Vincoli strutturali e impiantistici
È stato deciso di dare risalto alla struttura dell’edificio, in particolare ai pilastri, estraendoli dalle murature e finte nicchie all’interno delle quali erano stati sepolti dai vari interventi che si sono susseguiti. In alcuni punti è stato addirittura deciso di allargare i corridoi per farli emergere e mettere in risalto; tutti i pilastri inoltre sono stati evidenziati di giallo, dello stesso tono di colore dei pannelli di rivestimento delle facciate degli anni ’80, a memoria delle trasformazioni avvenute nel corso del tempo. Altro aspetto che ha determinato lo svolgersi del progetto sono gli impianti e le strutture nelle condizioni in cui sono state trovate una volta aperti i controsoffitti: si è cercato di bonificare e di razionalizzare dove possibile, ma in ogni caso i vincoli determinati dal passaggio delle tubazioni di scarico, o di adduzione, le travi, le scale e le varie interferenze hanno costituito seri ostacoli allo sviluppo di un progetto organico. Emblematico è il caso dell’atrio A. Una volta smontati i controsoffitti sono state trovate intere colonne di scarico dei piani superiori che in arrivo all’intradosso del solaio deviavano per parecchi metri in linea orizzontale in pendenza per scendere al livello sottostante in punti a volte molto distanti tra loro. Questi tratti orizzontali dovevano inoltre tener conto anche delle travi e delle interferenze con altri tipi di impianti. Anche travi rampanti di c.a. delle scale erano stati tagliati per consentire il passaggio delle tubazioni. Non essendo possibile abbassare il piano dei controsoffitti a una quota tale da inglobare quanto sopra, per via dei limiti di altezza minima imposti dalle normative, si è deciso semplicemente di placcare ogni elemento in modo autonomo, staccando le varie forme con strisce di luce, alle quali è stata affidata l’illuminazione degli ambienti.

Il transetto
In quell’incrocio è presente un locale contatori elettrici molto invasivo; lo spostamento si è rivelato molto complesso e oneroso, e inoltre avrebbe determinato un disservizio in termini di sospensione della erogazione di energia elettrica a tutti i Conduttori del Corpo B, creando notevoli disagi.
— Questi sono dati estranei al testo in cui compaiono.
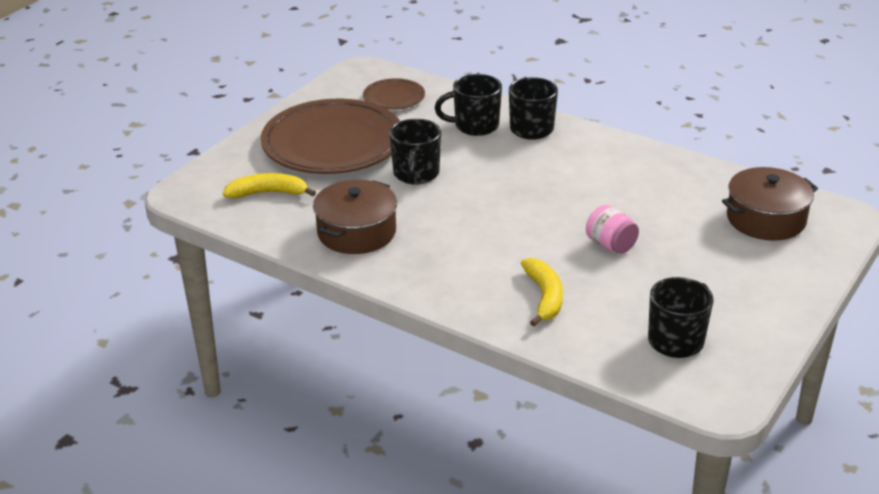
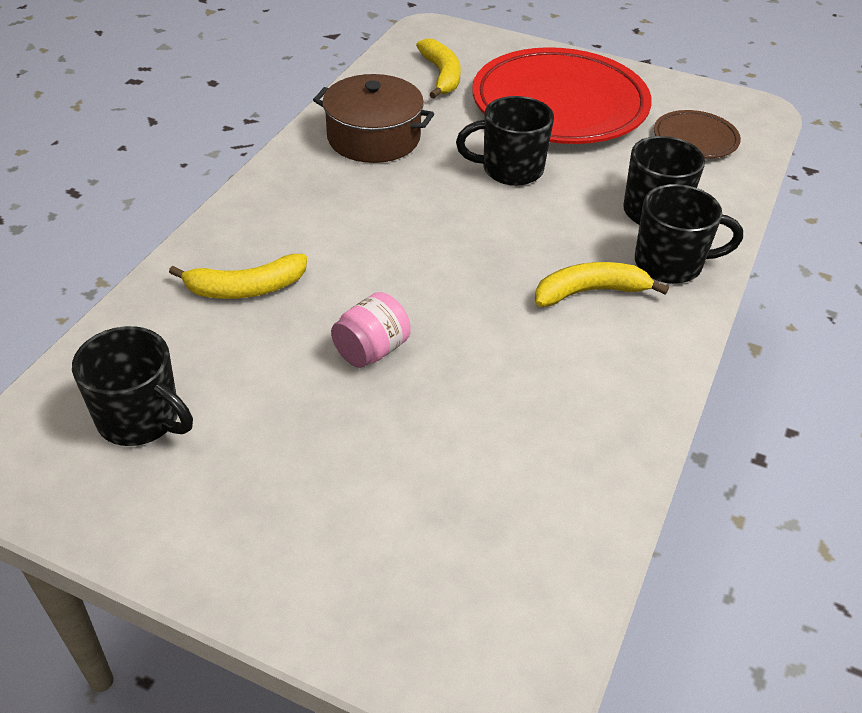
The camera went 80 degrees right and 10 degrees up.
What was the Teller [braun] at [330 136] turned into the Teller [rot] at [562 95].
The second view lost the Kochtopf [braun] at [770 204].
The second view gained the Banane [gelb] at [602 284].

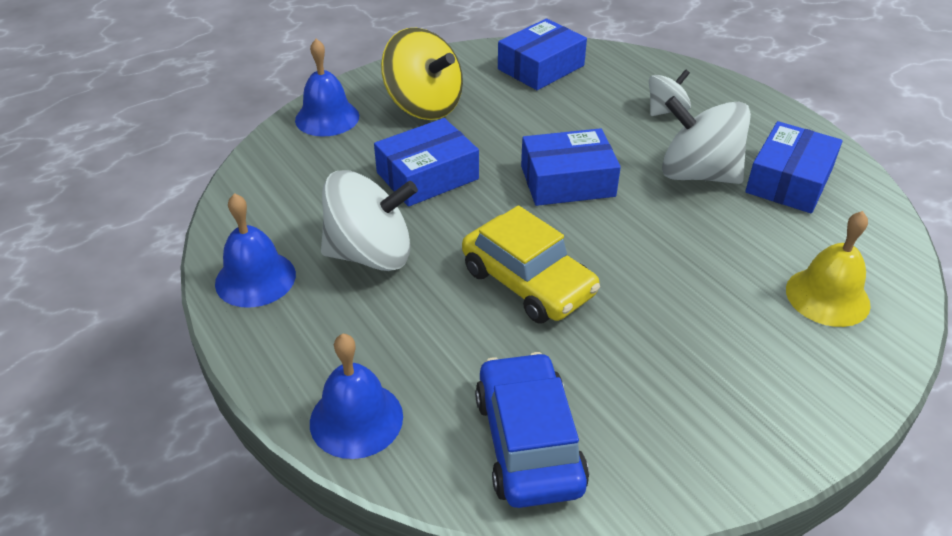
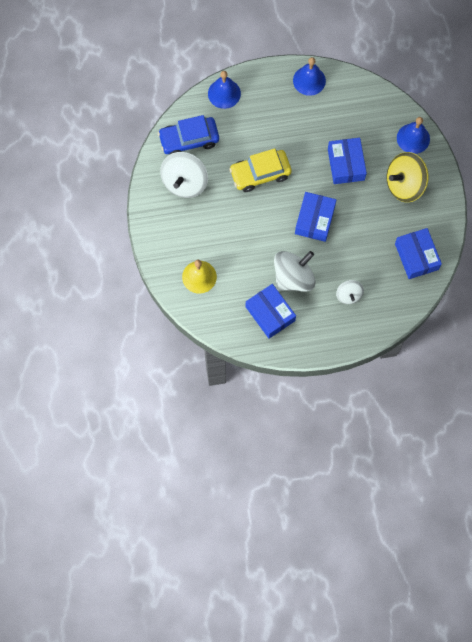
The camera went 115 degrees right and 30 degrees up.
The Kreisel [weiß] ended up elsewhere, having gone from [369 220] to [184 175].
The Auto [blau] at [532 430] ended up facing another way, 150 degrees clockwise from before.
Non potendolo spostare, l’unica soluzione possibile restava di renderlo invisibile: è bastato rivestirlo di lastre di acciaio a specchio riflettente e mettere i triangoli di segnaletica sugli spigoli. Per prevenire un potenziale senso di angoscia a chi si inoltra nel Transetto - punto di incrocio di corridoi che si addentrano nelle viscere dell’edificio per molte decine di metri - è stato pensato di rendere l’area come se non fosse il nucleo più interno, bensì un punto di apertura verso l’esterno e trasmettere una piacevole sensazione di respiro. Per tale ragione è stato previsto l’inserimento di tagli luminosi al soffitto, aumentandone sia l’intensità che la temperatura di colore, per cui per contrasto chiunque si avvicini verso il Transetto ottiene l’illusione che in quel punto vi sia una apertura verso l’alto, salvo poi percepirne lo squarcio nel momento in cui vi giunge.